A study conducted by researchers at Yale School of Environment supported the comparison between Mony and Aamya. The Associate Professor of Energy Systems, Narasimha Rao, who led the study discovered that indeed low-income groups are the real victims of air pollution in India.

They suffer the most from the pollution that they contribute only a little. “Low-income groups, despite not producing a lot of air pollution indirectly because they don’t consume much, are facing a disproportionate impact of air pollution from other sources,” Rao explained.

Most of the pollution of lower-income families in India come from burning woods, or in other words burning biomass, to cook.
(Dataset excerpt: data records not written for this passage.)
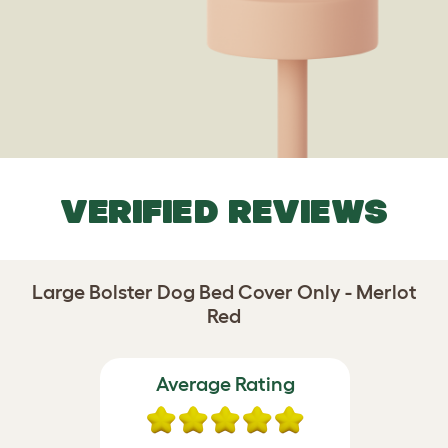
VERIFIED REVIEWS
Large Bolster Dog Bed Cover Only - Merlot
Red
Average Rating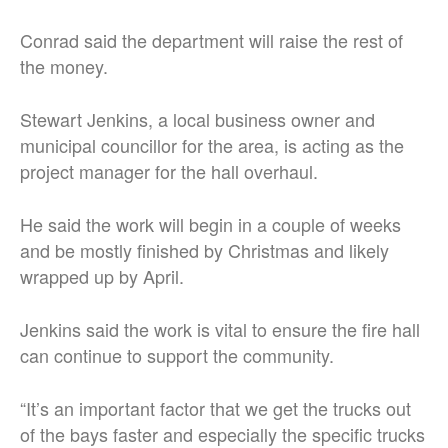
Conrad said the department will raise the rest of
the money.
Stewart Jenkins, a local business owner and
municipal councillor for the area, is acting as the
project manager for the hall overhaul.
He said the work will begin in a couple of weeks
and be mostly finished by Christmas and likely
wrapped up by April.
Jenkins said the work is vital to ensure the fire hall
can continue to support the community.
“It’s an important factor that we get the trucks out
of the bays faster and especially the specific trucks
Most of them don’t own cars and they don’t consume huge amount of electricity for air conditioner.

On the other hand, those who can afford the ‘clean air tax’ are the bigger air polluters. Even though their hands are dirtier, but they are shielded from the dangerous level because they can afford to buy air conditioner.

“Some of these patterns are quite universal. For example, as you have a higher income, you buy a cleaner stove. As you increase in income, you buy more stuff; you consume more electricity, and you drive cars instead of taking public transit,” Rao explained.

Reducing Pollution in India

NP_India_burning_48_(Wikimedia Commons)

To be honest, the study doesn’t only conclude that those who live in the lower spectrum are the most victimized ones, but also that they are forced to live unhealthily without given choices. Taking closer look, there is something that we need to notice.

Data showed that the amount of pollutant and emission produced by household consumption and transports contributed almost twice the amount of biomass stoves. To tackle this problem, government needs look at the sheets with different point of view.

In the conclusion of the report, the researchers suggested that even though industry-wide pollution control already contribute to lessening the impacts, there is another thing to do. Providing people with clean cooking fuels may help low-income people to live healthier.

“The main policy solution still is to clean up the direct source,” Rao stated. “The study makes us understand that we have a responsibility to clean up our pollution. We are hurting other people from our consumption more than we are hurting ourselves.”